__ASSIGNED TASK__: Below is a listing from which only part is wanted; return exactly the lines from the one with "Услуги юриста по семейным делам" up to and including the one with "Помощь в составлении брачного договора".

-=-=-

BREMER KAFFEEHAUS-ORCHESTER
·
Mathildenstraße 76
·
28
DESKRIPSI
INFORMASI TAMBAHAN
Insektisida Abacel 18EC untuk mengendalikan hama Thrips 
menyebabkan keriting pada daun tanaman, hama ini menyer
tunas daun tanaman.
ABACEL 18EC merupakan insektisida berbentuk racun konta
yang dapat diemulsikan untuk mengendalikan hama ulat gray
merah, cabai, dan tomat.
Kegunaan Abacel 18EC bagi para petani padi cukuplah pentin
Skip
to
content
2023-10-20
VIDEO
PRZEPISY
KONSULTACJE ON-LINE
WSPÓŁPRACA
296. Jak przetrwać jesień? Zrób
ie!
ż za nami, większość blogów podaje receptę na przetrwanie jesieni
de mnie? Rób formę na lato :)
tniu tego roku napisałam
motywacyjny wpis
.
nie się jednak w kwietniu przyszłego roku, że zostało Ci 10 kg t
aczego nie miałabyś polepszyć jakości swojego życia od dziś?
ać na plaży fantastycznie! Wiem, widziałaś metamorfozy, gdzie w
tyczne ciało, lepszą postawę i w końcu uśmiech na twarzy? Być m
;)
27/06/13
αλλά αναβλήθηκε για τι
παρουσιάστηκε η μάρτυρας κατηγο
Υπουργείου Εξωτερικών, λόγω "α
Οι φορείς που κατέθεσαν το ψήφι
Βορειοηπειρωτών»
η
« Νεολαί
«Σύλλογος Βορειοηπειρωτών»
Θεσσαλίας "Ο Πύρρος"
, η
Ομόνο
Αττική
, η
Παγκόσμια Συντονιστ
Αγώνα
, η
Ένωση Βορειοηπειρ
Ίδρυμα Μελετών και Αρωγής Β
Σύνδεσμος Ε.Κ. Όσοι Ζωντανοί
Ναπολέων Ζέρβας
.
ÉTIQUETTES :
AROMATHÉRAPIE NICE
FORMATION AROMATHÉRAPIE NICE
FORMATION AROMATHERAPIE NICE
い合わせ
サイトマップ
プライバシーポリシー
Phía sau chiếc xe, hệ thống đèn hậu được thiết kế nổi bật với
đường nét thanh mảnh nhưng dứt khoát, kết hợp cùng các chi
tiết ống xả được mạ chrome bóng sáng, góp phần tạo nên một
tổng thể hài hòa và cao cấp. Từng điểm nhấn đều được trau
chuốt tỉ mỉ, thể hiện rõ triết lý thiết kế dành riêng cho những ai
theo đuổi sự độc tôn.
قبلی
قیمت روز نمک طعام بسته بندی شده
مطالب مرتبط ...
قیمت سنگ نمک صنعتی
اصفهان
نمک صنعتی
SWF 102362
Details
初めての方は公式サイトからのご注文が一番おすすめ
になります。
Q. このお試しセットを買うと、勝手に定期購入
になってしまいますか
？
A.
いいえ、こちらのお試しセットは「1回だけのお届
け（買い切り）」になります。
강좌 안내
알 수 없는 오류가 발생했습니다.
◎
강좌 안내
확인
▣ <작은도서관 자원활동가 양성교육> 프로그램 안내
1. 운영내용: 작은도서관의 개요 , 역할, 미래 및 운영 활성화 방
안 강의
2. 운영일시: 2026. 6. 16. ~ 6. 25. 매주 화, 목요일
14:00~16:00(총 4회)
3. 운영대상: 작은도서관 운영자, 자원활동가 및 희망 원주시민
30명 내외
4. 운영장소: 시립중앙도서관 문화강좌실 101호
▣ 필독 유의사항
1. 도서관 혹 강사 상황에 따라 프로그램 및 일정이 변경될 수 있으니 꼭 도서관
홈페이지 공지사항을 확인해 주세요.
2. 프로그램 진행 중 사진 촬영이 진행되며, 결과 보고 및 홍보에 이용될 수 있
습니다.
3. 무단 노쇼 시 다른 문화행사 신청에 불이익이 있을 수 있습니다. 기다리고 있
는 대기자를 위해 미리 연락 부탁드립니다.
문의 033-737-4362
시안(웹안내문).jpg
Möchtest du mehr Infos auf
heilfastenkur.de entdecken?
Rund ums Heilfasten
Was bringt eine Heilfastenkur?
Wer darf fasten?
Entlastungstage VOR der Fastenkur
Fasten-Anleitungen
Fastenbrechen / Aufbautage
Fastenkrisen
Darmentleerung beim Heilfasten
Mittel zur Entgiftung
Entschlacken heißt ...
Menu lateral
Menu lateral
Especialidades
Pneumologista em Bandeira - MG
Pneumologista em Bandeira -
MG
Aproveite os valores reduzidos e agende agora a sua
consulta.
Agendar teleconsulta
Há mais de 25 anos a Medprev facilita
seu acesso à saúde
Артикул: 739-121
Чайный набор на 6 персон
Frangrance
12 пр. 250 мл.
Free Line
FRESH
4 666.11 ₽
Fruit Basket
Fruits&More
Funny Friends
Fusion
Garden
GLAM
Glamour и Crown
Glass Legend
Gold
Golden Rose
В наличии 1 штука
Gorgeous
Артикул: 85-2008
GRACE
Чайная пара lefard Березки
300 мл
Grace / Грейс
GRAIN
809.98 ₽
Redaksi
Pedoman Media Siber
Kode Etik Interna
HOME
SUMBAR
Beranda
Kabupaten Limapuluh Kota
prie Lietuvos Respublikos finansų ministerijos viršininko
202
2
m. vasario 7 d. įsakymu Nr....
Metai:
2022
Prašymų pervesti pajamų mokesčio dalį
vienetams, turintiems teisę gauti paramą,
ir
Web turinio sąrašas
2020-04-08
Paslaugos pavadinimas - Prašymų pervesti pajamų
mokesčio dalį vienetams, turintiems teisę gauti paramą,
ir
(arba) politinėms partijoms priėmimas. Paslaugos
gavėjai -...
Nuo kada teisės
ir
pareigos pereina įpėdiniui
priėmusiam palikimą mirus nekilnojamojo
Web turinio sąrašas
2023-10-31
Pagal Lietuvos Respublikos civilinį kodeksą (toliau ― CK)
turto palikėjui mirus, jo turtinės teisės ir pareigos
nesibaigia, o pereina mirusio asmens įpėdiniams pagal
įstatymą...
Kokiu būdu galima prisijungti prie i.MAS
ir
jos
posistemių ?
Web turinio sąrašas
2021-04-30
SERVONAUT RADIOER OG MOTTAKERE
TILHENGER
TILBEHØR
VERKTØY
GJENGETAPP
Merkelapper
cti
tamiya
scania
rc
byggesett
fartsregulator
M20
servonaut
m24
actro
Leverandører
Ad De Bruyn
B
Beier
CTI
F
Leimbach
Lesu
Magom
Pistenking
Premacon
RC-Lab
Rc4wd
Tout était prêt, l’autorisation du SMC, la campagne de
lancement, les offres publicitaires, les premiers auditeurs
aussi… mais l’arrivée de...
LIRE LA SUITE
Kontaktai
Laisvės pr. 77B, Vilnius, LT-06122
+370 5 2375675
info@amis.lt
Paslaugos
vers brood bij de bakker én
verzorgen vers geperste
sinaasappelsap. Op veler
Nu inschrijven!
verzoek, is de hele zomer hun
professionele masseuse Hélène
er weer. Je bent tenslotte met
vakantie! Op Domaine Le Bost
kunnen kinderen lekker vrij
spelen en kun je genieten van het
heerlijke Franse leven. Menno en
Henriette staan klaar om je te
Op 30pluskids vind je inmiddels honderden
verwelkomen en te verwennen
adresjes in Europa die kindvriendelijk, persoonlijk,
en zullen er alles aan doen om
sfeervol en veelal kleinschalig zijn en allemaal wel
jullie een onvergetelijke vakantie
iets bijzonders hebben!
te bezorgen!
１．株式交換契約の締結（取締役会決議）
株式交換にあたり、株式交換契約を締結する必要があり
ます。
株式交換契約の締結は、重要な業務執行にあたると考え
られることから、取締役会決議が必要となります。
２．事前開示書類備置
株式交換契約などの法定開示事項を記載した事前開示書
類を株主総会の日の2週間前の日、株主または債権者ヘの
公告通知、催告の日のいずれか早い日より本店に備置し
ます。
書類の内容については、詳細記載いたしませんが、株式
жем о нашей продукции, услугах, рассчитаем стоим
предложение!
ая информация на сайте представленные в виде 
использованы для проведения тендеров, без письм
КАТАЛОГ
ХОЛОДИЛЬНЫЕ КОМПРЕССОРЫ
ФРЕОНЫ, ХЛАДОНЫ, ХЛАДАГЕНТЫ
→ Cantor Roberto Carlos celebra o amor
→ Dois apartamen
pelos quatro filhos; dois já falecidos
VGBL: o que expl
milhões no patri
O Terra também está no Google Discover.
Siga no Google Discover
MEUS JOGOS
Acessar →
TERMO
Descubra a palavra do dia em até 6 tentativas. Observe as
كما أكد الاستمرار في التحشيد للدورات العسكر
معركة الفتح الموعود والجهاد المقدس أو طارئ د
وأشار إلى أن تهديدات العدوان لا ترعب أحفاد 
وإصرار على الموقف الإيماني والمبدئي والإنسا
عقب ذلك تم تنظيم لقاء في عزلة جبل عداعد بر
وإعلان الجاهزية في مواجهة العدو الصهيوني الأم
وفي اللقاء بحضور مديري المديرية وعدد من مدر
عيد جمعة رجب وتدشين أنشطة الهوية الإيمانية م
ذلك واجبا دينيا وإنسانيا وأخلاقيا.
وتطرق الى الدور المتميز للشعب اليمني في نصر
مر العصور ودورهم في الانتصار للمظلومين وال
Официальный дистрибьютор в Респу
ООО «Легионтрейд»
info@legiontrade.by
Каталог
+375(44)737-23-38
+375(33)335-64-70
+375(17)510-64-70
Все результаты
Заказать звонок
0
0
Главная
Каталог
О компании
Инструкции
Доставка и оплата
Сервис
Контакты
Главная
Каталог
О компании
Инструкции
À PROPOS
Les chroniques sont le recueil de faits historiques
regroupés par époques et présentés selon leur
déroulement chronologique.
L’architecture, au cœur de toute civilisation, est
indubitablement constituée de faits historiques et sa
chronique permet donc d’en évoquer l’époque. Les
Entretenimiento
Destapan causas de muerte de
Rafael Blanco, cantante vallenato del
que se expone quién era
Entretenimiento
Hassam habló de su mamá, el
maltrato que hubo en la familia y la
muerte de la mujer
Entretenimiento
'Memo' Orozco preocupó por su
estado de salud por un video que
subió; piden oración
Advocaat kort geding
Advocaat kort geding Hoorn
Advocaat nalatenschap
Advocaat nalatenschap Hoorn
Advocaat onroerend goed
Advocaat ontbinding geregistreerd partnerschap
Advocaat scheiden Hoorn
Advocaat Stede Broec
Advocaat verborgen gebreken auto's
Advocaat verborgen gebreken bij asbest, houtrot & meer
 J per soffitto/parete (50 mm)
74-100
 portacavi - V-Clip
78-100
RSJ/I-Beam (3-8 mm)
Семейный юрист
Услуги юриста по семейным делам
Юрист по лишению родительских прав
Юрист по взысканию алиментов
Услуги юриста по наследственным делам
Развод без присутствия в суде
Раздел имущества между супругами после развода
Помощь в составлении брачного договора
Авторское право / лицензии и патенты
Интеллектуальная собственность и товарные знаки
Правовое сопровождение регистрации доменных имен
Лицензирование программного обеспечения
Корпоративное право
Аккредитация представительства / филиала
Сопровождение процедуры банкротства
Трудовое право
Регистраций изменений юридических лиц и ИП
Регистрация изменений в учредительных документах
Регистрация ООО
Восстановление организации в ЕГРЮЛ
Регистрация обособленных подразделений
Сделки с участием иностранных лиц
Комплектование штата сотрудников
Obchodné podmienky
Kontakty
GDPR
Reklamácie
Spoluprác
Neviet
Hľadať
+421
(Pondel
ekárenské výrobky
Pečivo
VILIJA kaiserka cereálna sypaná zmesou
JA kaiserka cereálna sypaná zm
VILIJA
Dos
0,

-=-=-

__ANSWER FOR THE TASK__:
Услуги юриста по семейным делам
Юрист по лишению родительских прав
Юрист по взысканию алиментов
Услуги юриста по наследственным делам
Развод без присутствия в суде
Раздел имущества между супругами после развода
Помощь в составлении брачного договора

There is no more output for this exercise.